The core of the story is about a remarkable monk name Luca Pacioli, a true Renaissance man. He not only documented double-entry accounting in a booklet which “went viral” thanks to the newly invented printing press, but also defined the rules of perspective and helped Leonardo da Vinci with The Last Supper (and who also seems to have been Leonardo’s lover for a time).

The book shows the fundamental impact double-entry accounting has had on society, enabling the joint stock company and the rise of the big governmental and corporate organizations that dominate our lives today.

Politics. A lot of pundit ink has been spilled lately about the state of our democratic institutions, with prorogued parliaments, robocalls and mindless talking points spewed by politicians. Anne Applebaum’s new book, Iron Curtain: The Crushing of Eastern Europe 1944-1956, looks at these worries from a new direction.
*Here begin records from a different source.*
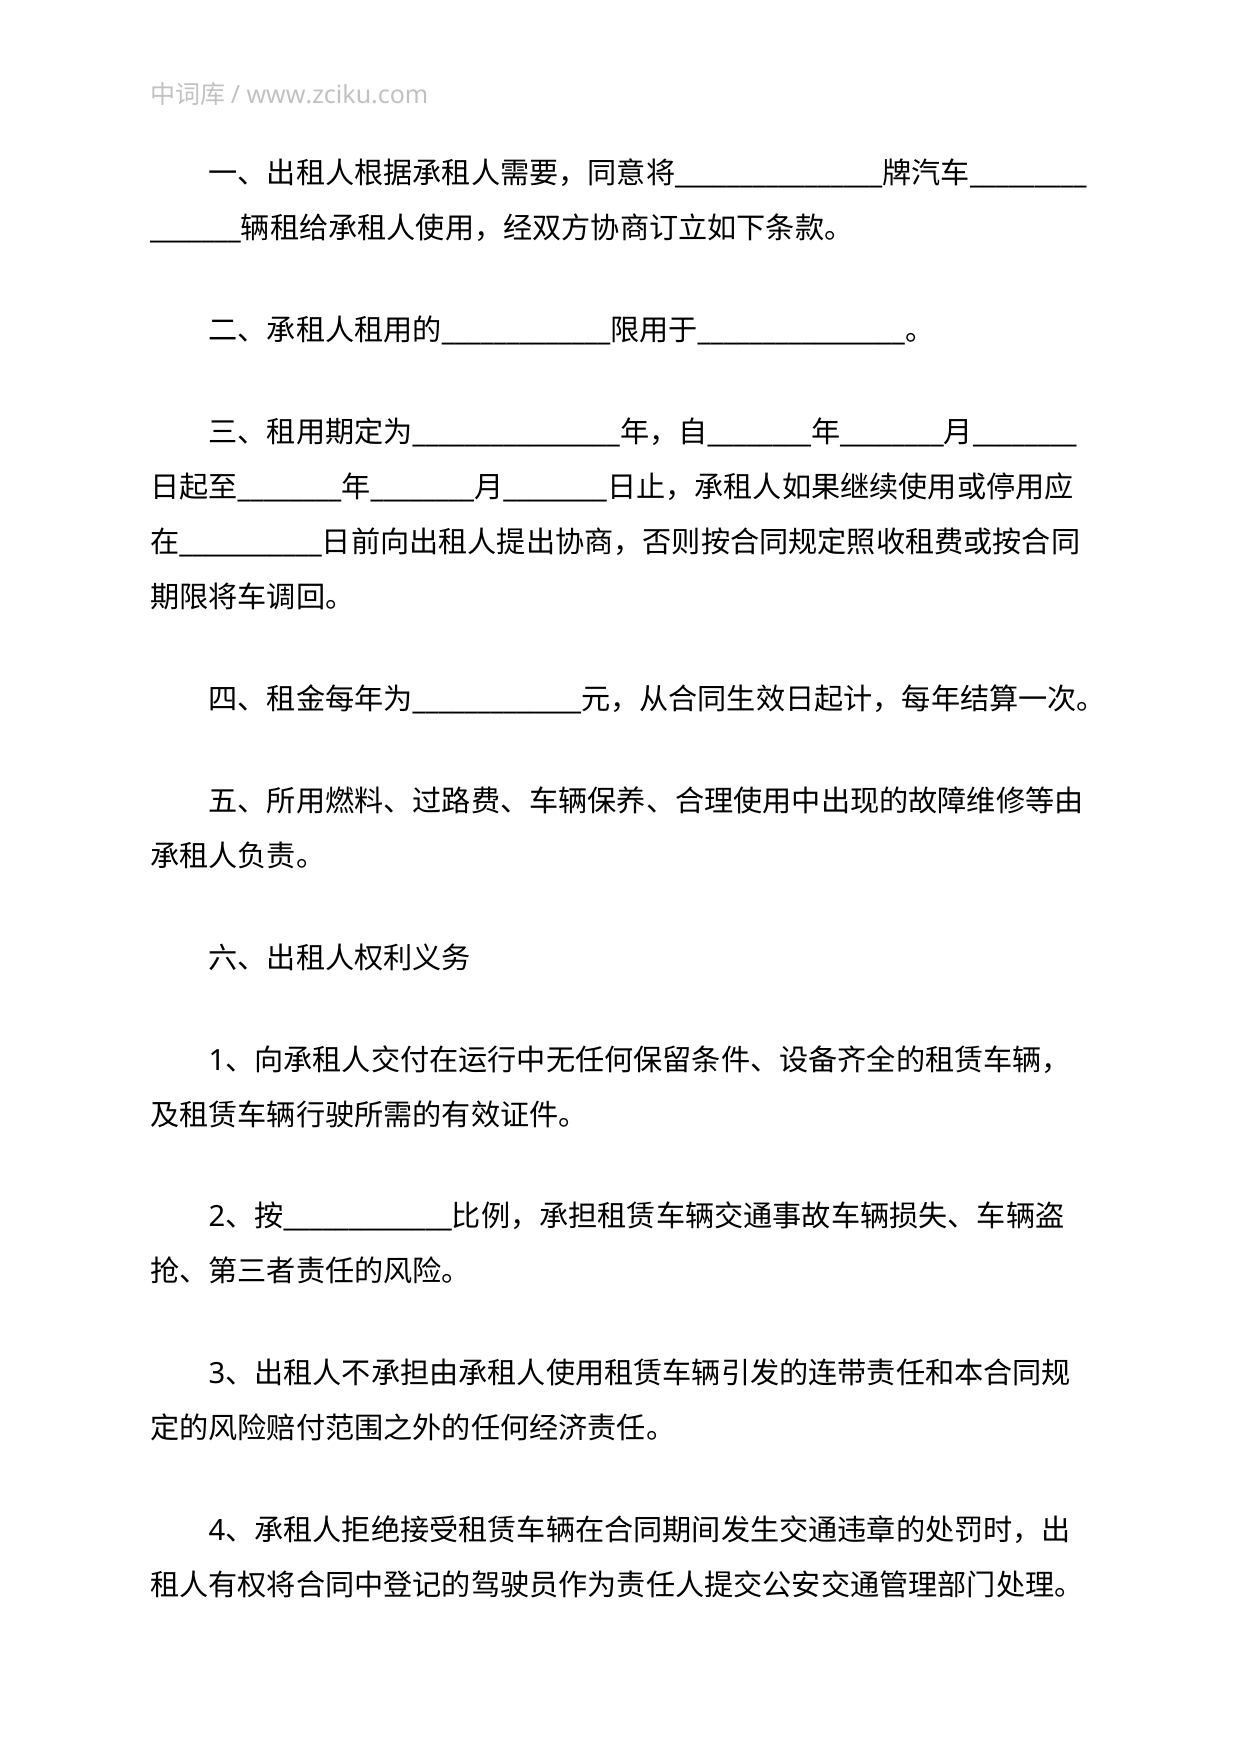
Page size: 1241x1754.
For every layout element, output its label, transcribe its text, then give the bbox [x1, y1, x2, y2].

text 五、所用燃料、过路费、车辆保养、合理使用中出现的故障维修等由承租人负责。 [150, 778, 1090, 875]
text 1、向承租人交付在运行中无任何保留条件、设备齐全的租赁车辆，及租赁车辆行驶所需的有效证件。 [150, 1036, 1090, 1133]
text 一、出租人根据承租人需要，同意将________________牌汽车________________辆租给承租人使用，经双方协商订立如下条款。 [150, 150, 1090, 247]
text 三、租用期定为________________年，自________年________月________日起至________年________月________日止，承租人如果继续使用或停用应在___________日前向出租人提出协商，否则按合同规定照收租费或按合同期限将车调回。 [150, 409, 1090, 616]
text 2、按_____________比例，承担租赁车辆交通事故车辆损失、车辆盗抢、第三者责任的风险。 [150, 1193, 1090, 1290]
text 四、租金每年为_____________元，从合同生效日起计，每年结算一次。 [150, 676, 1090, 718]
text 4、承租人拒绝接受租赁车辆在合同期间发生交通违章的处罚时，出租人有权将合同中登记的驾驶员作为责任人提交公安交通管理部门处理。 [150, 1506, 1090, 1604]
text 3、出租人不承担由承租人使用租赁车辆引发的连带责任和本合同规定的风险赔付范围之外的任何经济责任。 [150, 1350, 1090, 1447]
text 六、出租人权利义务 [150, 934, 1090, 977]
text 二、承租人租用的_____________限用于________________。 [150, 307, 1090, 349]
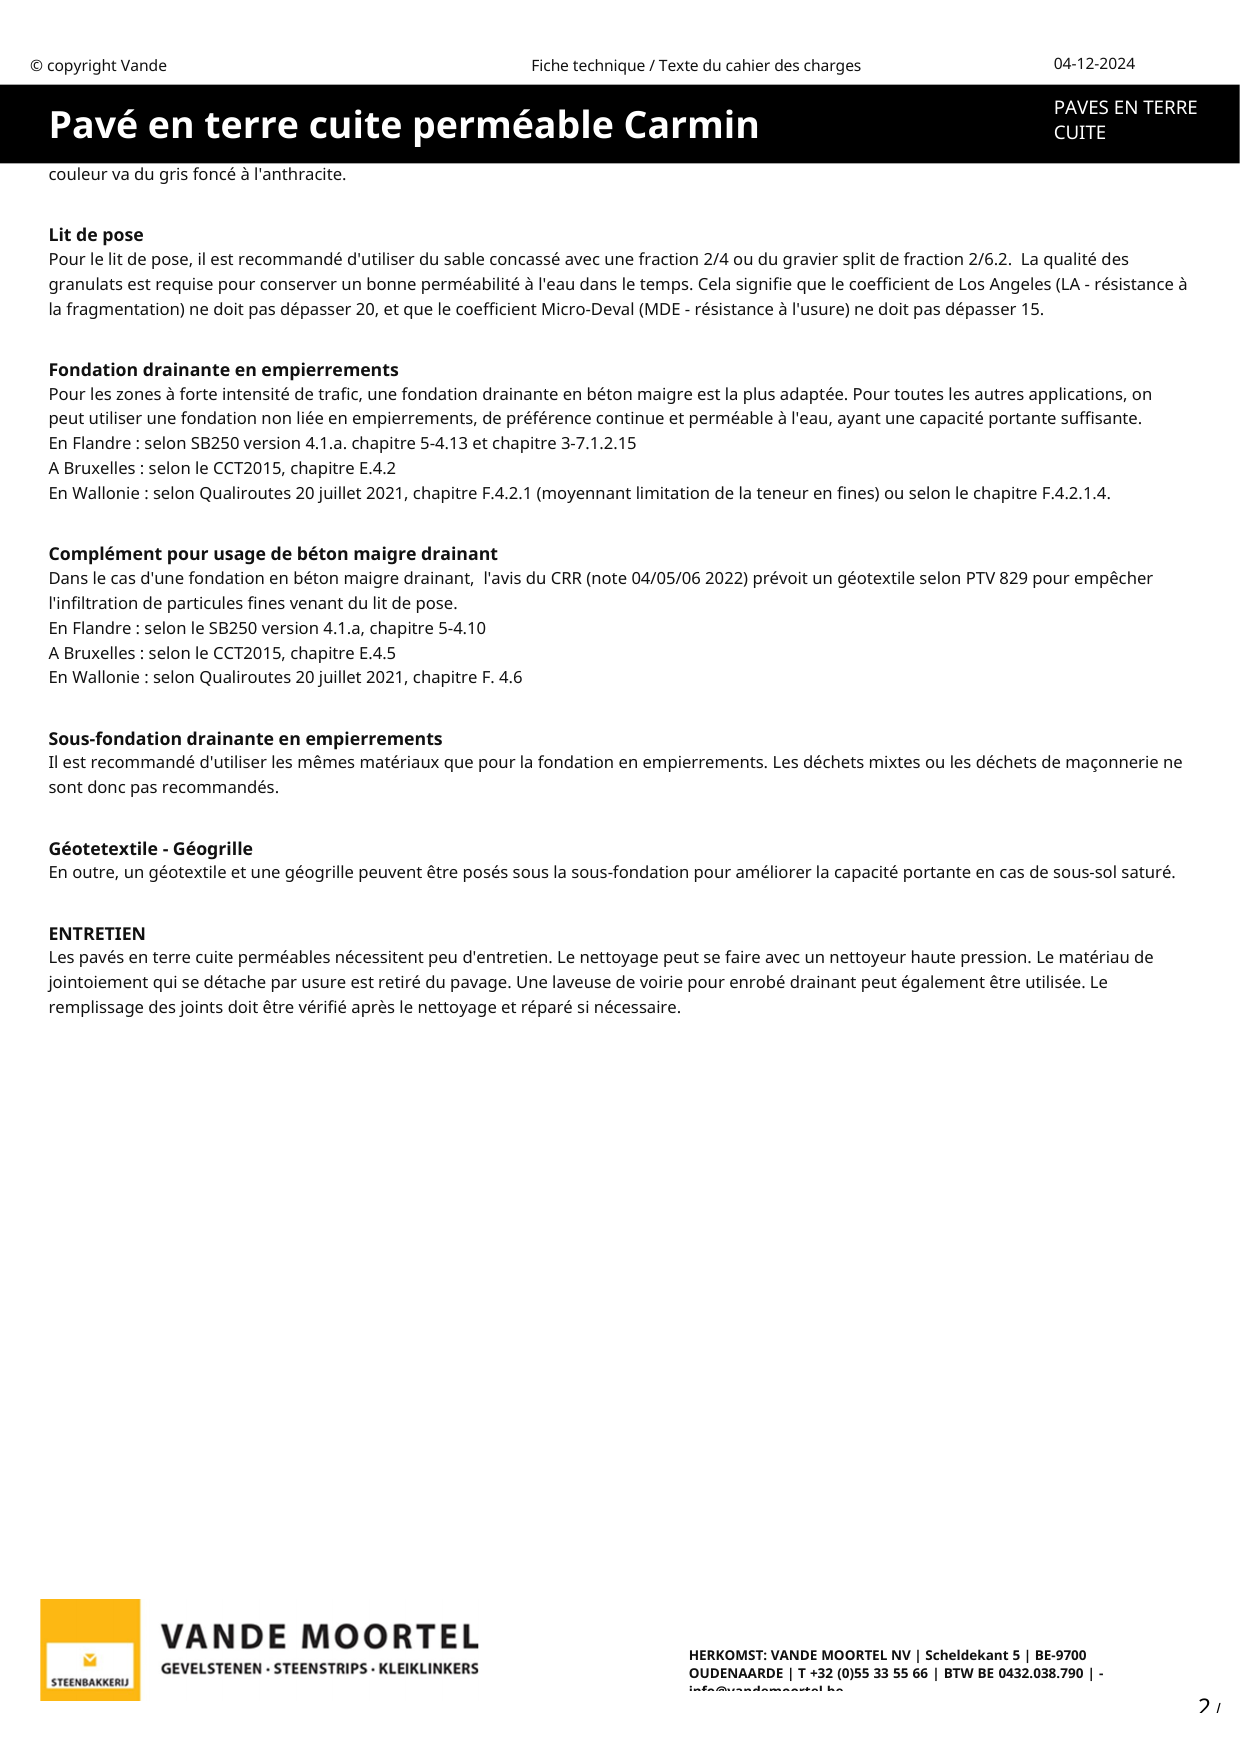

She documents the tricks and tactics the Soviets used in Eastern Europe to build totalitarian states, from dominating youth organizations to managing elections. A frightening must-read for any student of democracy.

Yukon books. The year has also seen some fine Yukon books published, which you can get at Mac’s or the MacBride gift shop. Dalton’s Gold Rush Trail by Michael Gates tells the riveting tale of that famous stampeder route and its remarkable promoter.

There is also I Was Born Under a Spruce Tree, the new JJ Van Bibber memoir. It just came out and I haven’t had a chance to read it yet, but a quick flip indicates it will be a fascinating trip through the Yukon’s history through the eyes of someone who has seen more of the Yukon than most of us ever will. The book is also illustrated by JJ Van Bibber’s grandson, Shane Van Bibber.

Yukon Wings by Bob Cameron is all about aviation in the Yukon, and is full of great photos and ripping yarns from the bush pilot days. Even as I waited to pay at the book launch, I was already deeply engrossed in a story about Yukon aviation icon Lloyd Ryder. That’s the sign of a good book!

All three of these should be on your Yukon bookshelf.

At the risk of offending bibliophile readers, let me recommend a video series this year too: Frozen Planet by the BBC. I don’t know how the British beat the CBC to making a world-class nature documentary about northern animals, but I have to admit they have done an excellent job. As a child, I watched far too many TV shows about lions and wildebeest, and not enough about marten and Arctic foxes.

The cinematography is stunning. You’ve never seen moose, wolverines and the rest of the taiga menagerie on screen like this. You may have seen the series playing in a local doctor’s office waiting room, where a small child and I recently watched raptly as wolves in the N.W.T. chased down a bison.

Happy reading and Merry Christmas.

Keith Halliday is a Yukon economist and author of the MacBride Museum’s Aurore of the Yukon series of historical children’s adventure novels.